The blue ribbon sprint on the Victorian racing calendar, the rich and time-honoured Newmarket Handicap has been run down Flemington’s famous Straight Six 1200 metre course since Dr Bathe’s mare Maid of Avenel won in 1874 in a field of nine. The race name paid tribute to the straight track at the English home of racing. From that time, the Newmarket has been a race of champions. Look through the roll call. Pick any decade: Malua won the race in the autumn before he won the Melbourne Cup. Wakeful, Gothic, Ajax, Aurie’s Star, Baguette and Century, Maybe Mahal, Shaftesbury Avenue – the line goes on to recent time, to Exceed and Excel, Takeover Target, Miss Andretti and Black Caviar at her brilliant best in 2011.

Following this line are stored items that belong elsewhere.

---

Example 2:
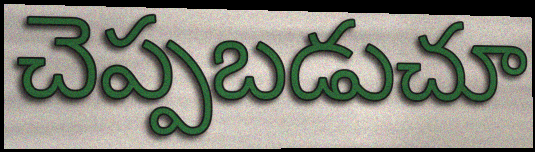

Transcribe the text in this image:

చెప్పబడుచూ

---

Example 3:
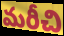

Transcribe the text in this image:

మరీచి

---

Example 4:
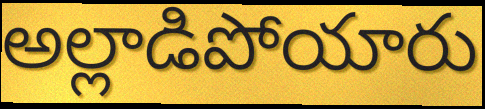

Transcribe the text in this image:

అల్లాడిపోయారు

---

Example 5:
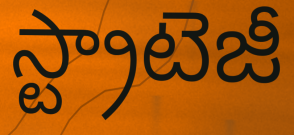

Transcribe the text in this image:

స్ట్రాటెజీ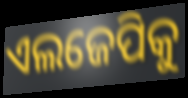
ଏଲଜେପିକୁ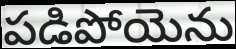
పడిపోయెను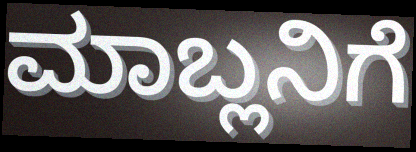
ಮಾಬ್ಲನಿಗೆ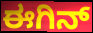
ಈಗಿನ್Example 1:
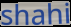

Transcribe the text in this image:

shahi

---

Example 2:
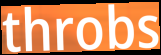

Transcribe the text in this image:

throbs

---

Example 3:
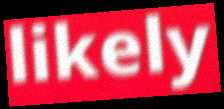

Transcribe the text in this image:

likely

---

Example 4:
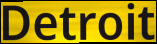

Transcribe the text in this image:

Detroit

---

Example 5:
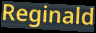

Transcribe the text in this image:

ReginaldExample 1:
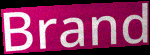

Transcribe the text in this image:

Brand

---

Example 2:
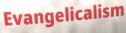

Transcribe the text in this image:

Evangelicalism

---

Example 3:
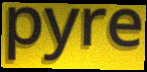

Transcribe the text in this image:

pyre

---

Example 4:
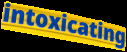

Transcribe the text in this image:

intoxicating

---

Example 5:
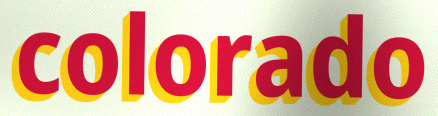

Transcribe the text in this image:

colorado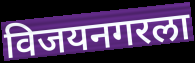
विजयनगरला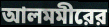
আলমমীরেরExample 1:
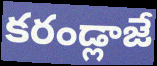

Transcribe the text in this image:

కరండ్లాజే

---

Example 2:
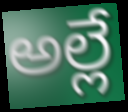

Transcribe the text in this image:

అల్లే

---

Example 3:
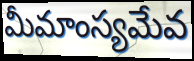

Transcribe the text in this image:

మీమాంస్యమేవ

The racing memories of some in 1946 stretched back the 72 years to Maid of Avenel. There are many with us today whose racing memories go back to Bernborough. Was there ever a better finish, before or since? In the days before starting stalls, it was just the barrier machine. Rain had fallen the day before. On a dead track, twenty-eight starters thundered down the straight, the racecaller’s proverbial nightmare. Jim Carroll who commentated on course and for ABC radio lamented half way through, ‘I just cannot find the favourite!’

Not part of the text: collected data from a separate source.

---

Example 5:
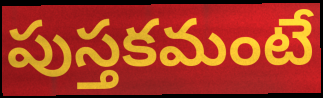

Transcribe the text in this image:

పుస్తకమంటే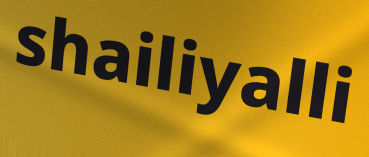
shailiyalli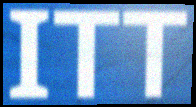
ITT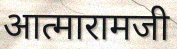
आत्मारामजी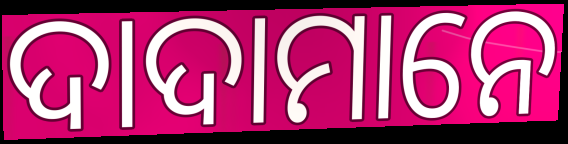
ଦାଦାମାନେ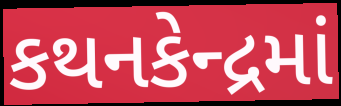
કથનકેન્દ્રમાં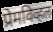
प्रेमविव्हलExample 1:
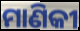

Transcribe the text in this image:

ମାଣିକୀ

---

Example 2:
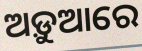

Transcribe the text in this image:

ଅଡ଼ୁଆରେ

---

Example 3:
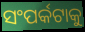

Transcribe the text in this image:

ସଂପର୍କଟାକୁ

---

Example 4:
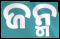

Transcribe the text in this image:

ଜନ୍ମ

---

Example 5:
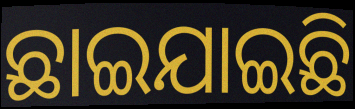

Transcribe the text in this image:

ଛାଇଯାଇଛି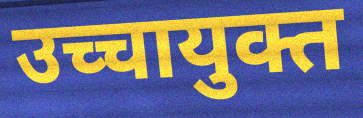
उच्चायुक्त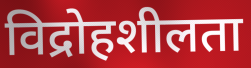
विद्रोहशीलता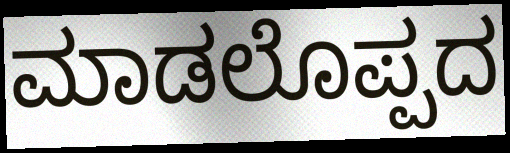
ಮಾಡಲೊಪ್ಪದ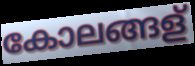
കോലങ്ങള്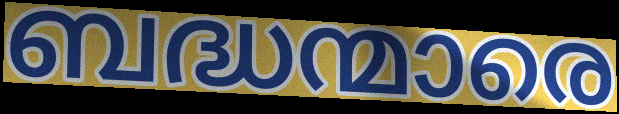
ബദ്ധന്മാരെ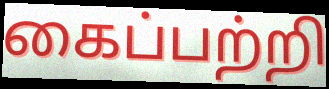
கைப்பற்றி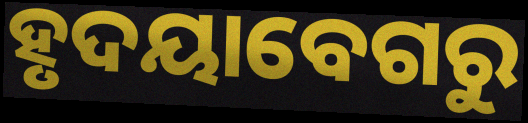
ହୃଦୟାବେଗରୁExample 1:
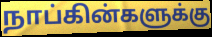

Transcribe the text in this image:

நாப்கின்களுக்கு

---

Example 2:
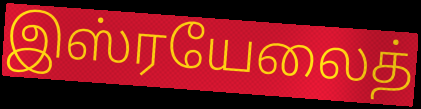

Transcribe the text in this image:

இஸ்ரயேலைத்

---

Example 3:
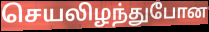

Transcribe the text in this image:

செயலிழந்துபோன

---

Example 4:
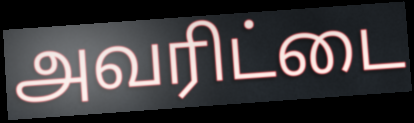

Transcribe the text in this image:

அவரிட்டை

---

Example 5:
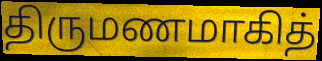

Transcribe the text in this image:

திருமணமாகித்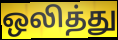
ஒலித்து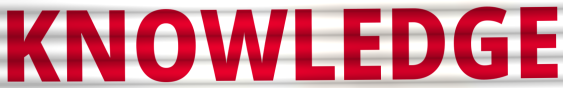
KNOWLEDGE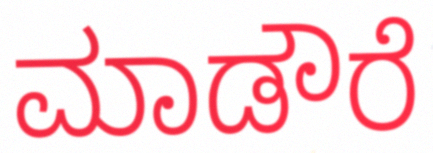
ಮಾಡೌರೆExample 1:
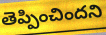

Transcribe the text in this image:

తెప్పించిందని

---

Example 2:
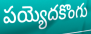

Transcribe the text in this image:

పయ్యెదకొంగు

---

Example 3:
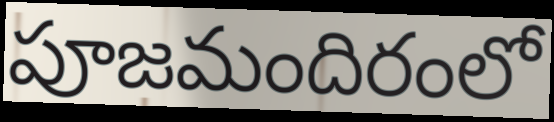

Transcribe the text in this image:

పూజమందిరంలో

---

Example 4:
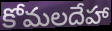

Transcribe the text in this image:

కోమలదేహా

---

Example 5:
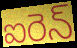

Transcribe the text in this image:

ఐరెన్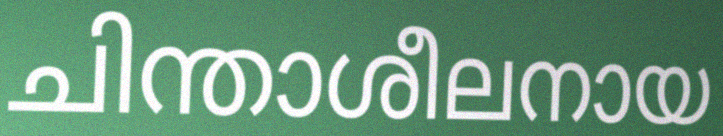
ചിന്താശീലനായ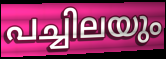
പച്ചിലയുംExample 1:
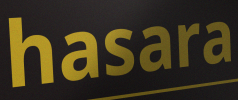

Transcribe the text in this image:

hasara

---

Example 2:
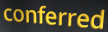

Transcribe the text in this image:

conferred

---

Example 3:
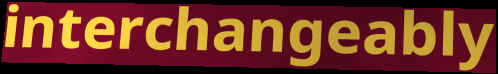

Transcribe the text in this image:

interchangeably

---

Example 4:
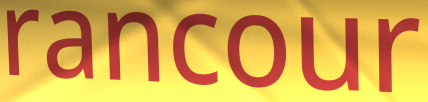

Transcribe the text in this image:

rancour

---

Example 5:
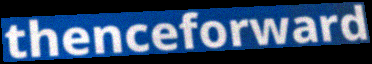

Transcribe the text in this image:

thenceforward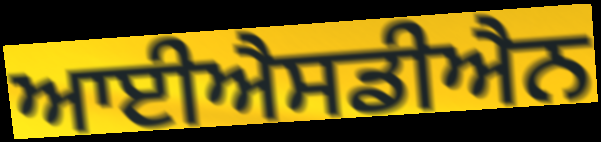
ਆਈਐਸਡੀਐਨ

Orange, purple sleeves, black cap, 63 kilograms. How could Bernborough be so far back? When the horses neared the course proper 500 metres from home, Bernborough was in a pack, worse than midfield with fifteen horses ahead. Three hundred metres out he was still six lengths behind the leaders, nine horses in front.
Young Des Hoysted, in time a fine racecaller himself, was in the crowd: ‘And then through a great heap of horses – as though he wanted to make as dramatic an enterprise as possible – exploded the massive form of Bernborough – mane flying and head extended.’